Ambros zeigte sich am Premierenabend im Circus Krone bei der Vorstellung von Ensemble und Crew nicht undankbar dafür, dass es wirklich das letzte Mal sein wird, denn ein Mick Jagger des Austro-Pop ist er nicht. Aber der guten Stimmung der Fans schadete der sichtlich anstrengende Auftritt des von einem Leiden an der Wirbelsäule geplagten 70-Jährigen nicht.
Stimme markant, Tonsicherheit hört sich anders an
Seine Stimme ist noch immer markant, aber Tonsicherheit hört sich anders an. Schon 2019 musste er seine geplante Mitwirkung an einer eigens für das Deutsche Theater produzierten Neuinszenierung aus gesundheitlichen Gründen absagen.
Damals hörten viele Münchner den Ruf des Schicksalsbergs wie der Kabarettist Sven Kemmler oder der Musiker Ecco Meineke. Die hatten versucht, den Siebziger-Jahre-Stall gründlich auszumisten und die Bauerntheater- und Heimatfilmparodie in eine knackige Satire auf die touristische Vermarktung der Gebirgswelt und ihren Bewohnern verwandelt. Der größte Eingriff des damaligen Watzmann-Jahrgangs allerdings war die Besetzung der Gailtalerin: Die spielte tatsächlich eine Frau.
Bei der nun mutmaßlich letzten Tournee "in Originalbesetzung" ist heuer alles wieder beim Alten, denn die weibliche Hauptrolle ist mit Klaus Eberhartinger besetzt. Das ist ländlich-unsittliche Travestie vom Deftigsten, bei der der frühere Frontmann der Ersten Allgemeinen Verunsicherung blond bezopft viel Bein zeigen kann. Ihr Motto besingt die Gailtalerin mit wienerischer Heurigenseligkeit: "Des Schönste in mein Leben, des san de Sündn".

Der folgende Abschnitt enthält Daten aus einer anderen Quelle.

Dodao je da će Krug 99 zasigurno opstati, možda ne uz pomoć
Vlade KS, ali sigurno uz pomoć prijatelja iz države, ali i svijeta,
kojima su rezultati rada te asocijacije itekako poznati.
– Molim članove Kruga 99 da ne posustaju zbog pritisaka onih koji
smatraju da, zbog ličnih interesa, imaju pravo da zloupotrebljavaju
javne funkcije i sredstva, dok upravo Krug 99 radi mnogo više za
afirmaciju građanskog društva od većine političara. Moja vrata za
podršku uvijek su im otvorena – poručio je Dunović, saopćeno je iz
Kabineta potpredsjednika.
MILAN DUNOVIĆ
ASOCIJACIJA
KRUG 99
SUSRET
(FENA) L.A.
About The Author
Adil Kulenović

Der mit Abstand Jüngste ist 56
A bisserl Folklore geht auch sonst allweil, es wird schnadagehüpft und in geschmeidigen Choregrafien mitreißend geschuhplattelt. Ansonsten geht es krachert zu auf der Alm, denn die Ambros-Begleitband "Die No. 1 vom Wienerwald" produziert einen schnörkellos kernigen Rocksound. Dass die letzten 48 Jahre nicht ganz spurlos an den Watzmännern vorbei gegangen ist, erzählt Prokopetz mit dem Rollator, mit dem er als erster Knecht in die Berge klettert - das "Rustical" ist inzwischen auch ein Gerontical.
Der mit 56 Jahren mit Abstand Jüngste in der "Originalbesetzung" ist Christoph Fälbl, der nicht nur den greisen zweiten Knecht spielt, sondern natürlich auch den Bua, den es mit tödlichem Ausgang "aufi" zieht. Er ersetzte in den Neunziger Jahren Manfred Tauchen, der im Streit das Trio verließ und für einige Jahre eine Münchner "Watzmann"-Filiale erfolgreich im Lustspielhaus betrieb.
Ambros, Prokopetz und Fälbl haben indes das Feeling der geilen Siebziger recht vital rekonstruiert, gefällig aktualisiert mit Witzen über Putin, der der Bauernstube "den Strom abdraht" oder über das Passwort für das Internet, dass der tüttelige Vater (auch Prokopetz) zum Verzweifeln seines Buas vergessen hat.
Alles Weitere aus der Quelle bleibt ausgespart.